*** Block opens ***
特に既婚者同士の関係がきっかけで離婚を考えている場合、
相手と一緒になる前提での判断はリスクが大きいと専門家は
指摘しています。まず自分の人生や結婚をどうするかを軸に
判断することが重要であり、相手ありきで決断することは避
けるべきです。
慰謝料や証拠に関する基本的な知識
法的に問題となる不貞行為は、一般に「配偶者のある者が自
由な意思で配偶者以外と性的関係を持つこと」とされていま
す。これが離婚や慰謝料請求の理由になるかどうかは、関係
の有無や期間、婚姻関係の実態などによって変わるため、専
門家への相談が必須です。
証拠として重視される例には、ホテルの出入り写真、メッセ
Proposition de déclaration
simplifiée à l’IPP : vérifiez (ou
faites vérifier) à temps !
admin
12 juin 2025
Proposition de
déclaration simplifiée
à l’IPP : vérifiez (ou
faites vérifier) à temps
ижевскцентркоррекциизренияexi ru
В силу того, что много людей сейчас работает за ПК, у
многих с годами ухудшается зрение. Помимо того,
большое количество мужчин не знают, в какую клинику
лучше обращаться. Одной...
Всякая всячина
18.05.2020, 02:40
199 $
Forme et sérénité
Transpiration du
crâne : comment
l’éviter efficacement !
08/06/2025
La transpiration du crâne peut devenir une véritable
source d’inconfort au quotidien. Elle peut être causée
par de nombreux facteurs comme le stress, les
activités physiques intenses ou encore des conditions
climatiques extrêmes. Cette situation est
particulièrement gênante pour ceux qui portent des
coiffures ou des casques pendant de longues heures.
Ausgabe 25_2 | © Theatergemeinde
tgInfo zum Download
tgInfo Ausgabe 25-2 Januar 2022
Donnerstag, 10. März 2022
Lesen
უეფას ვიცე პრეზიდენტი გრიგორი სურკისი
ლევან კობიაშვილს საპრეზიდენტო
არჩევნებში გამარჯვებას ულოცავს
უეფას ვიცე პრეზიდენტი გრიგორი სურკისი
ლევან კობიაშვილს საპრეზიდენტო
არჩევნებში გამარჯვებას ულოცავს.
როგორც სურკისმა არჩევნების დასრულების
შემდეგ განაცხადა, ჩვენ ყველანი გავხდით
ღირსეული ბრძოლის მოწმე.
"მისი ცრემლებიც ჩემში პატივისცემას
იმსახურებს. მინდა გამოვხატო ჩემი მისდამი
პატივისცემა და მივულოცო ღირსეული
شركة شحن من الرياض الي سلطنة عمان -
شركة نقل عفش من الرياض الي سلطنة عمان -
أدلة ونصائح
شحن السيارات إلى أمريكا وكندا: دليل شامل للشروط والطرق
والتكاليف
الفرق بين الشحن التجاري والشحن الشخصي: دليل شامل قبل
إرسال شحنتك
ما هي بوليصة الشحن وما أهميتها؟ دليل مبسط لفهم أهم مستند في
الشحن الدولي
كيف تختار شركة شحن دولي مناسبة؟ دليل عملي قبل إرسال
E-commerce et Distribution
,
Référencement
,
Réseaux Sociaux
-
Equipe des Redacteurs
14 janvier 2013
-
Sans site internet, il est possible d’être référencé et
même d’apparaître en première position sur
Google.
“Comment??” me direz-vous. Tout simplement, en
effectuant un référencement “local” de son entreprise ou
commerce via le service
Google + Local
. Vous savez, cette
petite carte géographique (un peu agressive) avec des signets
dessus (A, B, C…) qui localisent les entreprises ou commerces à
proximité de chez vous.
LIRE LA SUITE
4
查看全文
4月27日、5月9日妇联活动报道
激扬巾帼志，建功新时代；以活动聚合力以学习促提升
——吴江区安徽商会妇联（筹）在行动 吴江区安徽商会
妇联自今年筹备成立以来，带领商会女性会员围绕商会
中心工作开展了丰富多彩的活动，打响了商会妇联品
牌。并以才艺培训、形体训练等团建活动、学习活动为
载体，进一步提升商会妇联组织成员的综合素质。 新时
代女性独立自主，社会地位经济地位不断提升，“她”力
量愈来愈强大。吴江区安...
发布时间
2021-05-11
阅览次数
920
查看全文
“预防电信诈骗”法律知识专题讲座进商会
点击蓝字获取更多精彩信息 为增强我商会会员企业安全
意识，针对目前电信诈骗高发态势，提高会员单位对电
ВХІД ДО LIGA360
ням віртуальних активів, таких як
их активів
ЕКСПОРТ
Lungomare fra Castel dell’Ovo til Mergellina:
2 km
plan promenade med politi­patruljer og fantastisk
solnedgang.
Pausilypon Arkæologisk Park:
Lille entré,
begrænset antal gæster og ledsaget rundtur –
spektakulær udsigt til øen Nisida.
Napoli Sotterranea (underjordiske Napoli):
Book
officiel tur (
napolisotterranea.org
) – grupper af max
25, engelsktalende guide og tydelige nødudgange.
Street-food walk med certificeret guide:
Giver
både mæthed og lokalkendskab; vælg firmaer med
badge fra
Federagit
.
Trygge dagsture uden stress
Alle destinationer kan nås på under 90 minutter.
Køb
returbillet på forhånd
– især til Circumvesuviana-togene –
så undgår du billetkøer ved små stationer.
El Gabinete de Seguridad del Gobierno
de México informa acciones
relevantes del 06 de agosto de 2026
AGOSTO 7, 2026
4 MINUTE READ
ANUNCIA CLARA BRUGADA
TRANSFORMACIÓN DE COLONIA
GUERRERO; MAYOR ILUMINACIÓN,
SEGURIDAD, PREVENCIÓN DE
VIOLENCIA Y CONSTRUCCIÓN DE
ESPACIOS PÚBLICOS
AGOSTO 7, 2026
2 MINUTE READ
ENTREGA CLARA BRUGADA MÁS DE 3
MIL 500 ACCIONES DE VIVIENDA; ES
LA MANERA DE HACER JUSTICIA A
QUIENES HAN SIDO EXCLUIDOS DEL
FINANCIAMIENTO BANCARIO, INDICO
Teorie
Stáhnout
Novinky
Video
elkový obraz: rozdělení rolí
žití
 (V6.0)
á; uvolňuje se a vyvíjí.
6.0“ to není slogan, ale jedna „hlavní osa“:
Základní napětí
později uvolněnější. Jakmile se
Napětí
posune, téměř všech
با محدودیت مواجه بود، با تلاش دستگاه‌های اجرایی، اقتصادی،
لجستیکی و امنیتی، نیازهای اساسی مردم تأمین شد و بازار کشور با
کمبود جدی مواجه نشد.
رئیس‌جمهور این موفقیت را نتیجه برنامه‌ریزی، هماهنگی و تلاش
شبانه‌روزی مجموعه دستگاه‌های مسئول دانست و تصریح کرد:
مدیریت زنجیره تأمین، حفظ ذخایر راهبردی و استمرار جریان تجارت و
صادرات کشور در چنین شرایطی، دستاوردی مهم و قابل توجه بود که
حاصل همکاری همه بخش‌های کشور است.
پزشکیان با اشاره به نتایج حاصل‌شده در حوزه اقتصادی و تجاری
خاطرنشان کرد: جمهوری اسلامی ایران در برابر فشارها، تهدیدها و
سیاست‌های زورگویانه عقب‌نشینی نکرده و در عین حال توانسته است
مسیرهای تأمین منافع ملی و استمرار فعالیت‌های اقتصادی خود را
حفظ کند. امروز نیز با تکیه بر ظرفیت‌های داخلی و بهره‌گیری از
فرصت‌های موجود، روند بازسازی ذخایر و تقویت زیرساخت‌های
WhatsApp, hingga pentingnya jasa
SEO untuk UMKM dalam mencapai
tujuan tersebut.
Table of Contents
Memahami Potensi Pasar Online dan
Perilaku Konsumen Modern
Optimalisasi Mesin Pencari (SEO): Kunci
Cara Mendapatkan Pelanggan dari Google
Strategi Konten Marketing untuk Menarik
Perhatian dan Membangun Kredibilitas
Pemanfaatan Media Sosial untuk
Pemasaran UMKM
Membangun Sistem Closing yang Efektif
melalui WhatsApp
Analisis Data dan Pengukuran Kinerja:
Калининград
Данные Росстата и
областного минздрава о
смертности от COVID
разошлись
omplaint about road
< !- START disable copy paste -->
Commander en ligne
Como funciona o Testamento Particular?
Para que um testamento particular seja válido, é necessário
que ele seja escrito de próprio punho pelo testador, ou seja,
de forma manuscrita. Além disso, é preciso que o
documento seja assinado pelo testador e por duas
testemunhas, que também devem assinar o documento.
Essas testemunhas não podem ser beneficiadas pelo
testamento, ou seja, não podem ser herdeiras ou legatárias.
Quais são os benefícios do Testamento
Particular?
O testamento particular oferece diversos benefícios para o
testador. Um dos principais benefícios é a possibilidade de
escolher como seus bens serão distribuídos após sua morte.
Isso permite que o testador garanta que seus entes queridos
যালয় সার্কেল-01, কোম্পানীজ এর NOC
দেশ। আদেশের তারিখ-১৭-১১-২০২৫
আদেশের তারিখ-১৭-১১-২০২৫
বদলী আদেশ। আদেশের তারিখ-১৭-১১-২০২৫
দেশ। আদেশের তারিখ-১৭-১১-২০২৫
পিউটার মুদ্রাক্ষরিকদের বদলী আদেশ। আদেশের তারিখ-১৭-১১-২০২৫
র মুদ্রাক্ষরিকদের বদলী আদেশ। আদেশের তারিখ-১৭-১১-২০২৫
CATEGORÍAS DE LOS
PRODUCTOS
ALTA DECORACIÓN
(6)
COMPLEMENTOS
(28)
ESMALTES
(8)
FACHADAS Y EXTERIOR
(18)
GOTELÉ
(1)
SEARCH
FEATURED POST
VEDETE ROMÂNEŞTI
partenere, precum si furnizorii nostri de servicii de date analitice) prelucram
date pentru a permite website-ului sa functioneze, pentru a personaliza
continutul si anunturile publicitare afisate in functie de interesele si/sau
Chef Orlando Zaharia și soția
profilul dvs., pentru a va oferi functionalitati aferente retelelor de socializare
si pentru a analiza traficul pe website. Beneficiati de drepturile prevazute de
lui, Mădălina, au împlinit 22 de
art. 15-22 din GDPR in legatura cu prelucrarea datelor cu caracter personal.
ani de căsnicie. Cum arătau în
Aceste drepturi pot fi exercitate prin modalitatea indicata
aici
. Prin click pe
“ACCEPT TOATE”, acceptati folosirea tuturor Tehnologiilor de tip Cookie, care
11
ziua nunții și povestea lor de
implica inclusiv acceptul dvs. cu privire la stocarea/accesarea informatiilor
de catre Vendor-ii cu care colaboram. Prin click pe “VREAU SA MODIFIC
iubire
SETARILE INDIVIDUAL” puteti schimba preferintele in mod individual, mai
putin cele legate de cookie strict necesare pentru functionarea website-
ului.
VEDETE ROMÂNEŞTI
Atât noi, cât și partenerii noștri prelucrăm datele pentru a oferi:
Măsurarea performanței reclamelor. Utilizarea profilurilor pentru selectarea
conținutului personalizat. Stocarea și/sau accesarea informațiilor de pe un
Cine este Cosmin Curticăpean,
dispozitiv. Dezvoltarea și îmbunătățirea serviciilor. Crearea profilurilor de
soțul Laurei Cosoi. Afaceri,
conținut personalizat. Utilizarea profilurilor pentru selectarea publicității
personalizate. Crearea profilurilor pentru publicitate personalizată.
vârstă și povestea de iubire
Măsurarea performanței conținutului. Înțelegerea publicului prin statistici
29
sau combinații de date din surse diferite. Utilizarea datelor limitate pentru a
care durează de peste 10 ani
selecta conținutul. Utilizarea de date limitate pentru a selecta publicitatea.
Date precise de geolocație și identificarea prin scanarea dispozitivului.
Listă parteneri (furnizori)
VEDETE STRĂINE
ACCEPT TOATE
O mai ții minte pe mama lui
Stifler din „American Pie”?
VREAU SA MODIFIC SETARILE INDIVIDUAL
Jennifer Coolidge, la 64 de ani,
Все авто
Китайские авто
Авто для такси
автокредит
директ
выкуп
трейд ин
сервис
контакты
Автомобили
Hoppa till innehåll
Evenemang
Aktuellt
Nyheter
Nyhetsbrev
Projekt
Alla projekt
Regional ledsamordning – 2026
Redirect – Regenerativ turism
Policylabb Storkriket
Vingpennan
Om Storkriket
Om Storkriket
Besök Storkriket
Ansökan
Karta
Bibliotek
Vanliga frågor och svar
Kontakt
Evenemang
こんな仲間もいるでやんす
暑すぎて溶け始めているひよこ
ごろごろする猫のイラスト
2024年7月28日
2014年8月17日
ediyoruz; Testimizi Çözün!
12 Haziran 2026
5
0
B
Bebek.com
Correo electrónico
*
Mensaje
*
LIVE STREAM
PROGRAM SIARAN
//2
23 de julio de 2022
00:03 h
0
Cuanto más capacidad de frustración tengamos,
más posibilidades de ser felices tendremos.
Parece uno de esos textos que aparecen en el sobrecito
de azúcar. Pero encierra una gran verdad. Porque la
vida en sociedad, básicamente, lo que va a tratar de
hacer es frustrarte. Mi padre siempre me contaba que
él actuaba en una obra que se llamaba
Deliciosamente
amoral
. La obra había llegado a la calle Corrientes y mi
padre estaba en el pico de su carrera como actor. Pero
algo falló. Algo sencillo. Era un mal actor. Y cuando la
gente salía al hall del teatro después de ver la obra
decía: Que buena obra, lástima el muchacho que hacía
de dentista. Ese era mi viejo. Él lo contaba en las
*** Block closes ***
_Directions_
Copy the records word for word from their first line through the line that contains "activités physiques intenses", including that line.

_Final answer_
特に既婚者同士の関係がきっかけで離婚を考えている場合、
相手と一緒になる前提での判断はリスクが大きいと専門家は
指摘しています。まず自分の人生や結婚をどうするかを軸に
判断することが重要であり、相手ありきで決断することは避
けるべきです。
慰謝料や証拠に関する基本的な知識
法的に問題となる不貞行為は、一般に「配偶者のある者が自
由な意思で配偶者以外と性的関係を持つこと」とされていま
す。これが離婚や慰謝料請求の理由になるかどうかは、関係
の有無や期間、婚姻関係の実態などによって変わるため、専
門家への相談が必須です。
証拠として重視される例には、ホテルの出入り写真、メッセ
Proposition de déclaration
simplifiée à l’IPP : vérifiez (ou
faites vérifier) à temps !
admin
12 juin 2025
Proposition de
déclaration simplifiée
à l’IPP : vérifiez (ou
faites vérifier) à temps
ижевскцентркоррекциизренияexi ru
В силу того, что много людей сейчас работает за ПК, у
многих с годами ухудшается зрение. Помимо того,
большое количество мужчин не знают, в какую клинику
лучше обращаться. Одной...
Всякая всячина
18.05.2020, 02:40
199 $
Forme et sérénité
Transpiration du
crâne : comment
l’éviter efficacement !
08/06/2025
La transpiration du crâne peut devenir une véritable
source d’inconfort au quotidien. Elle peut être causée
par de nombreux facteurs comme le stress, les
activités physiques intenses ou encore des conditions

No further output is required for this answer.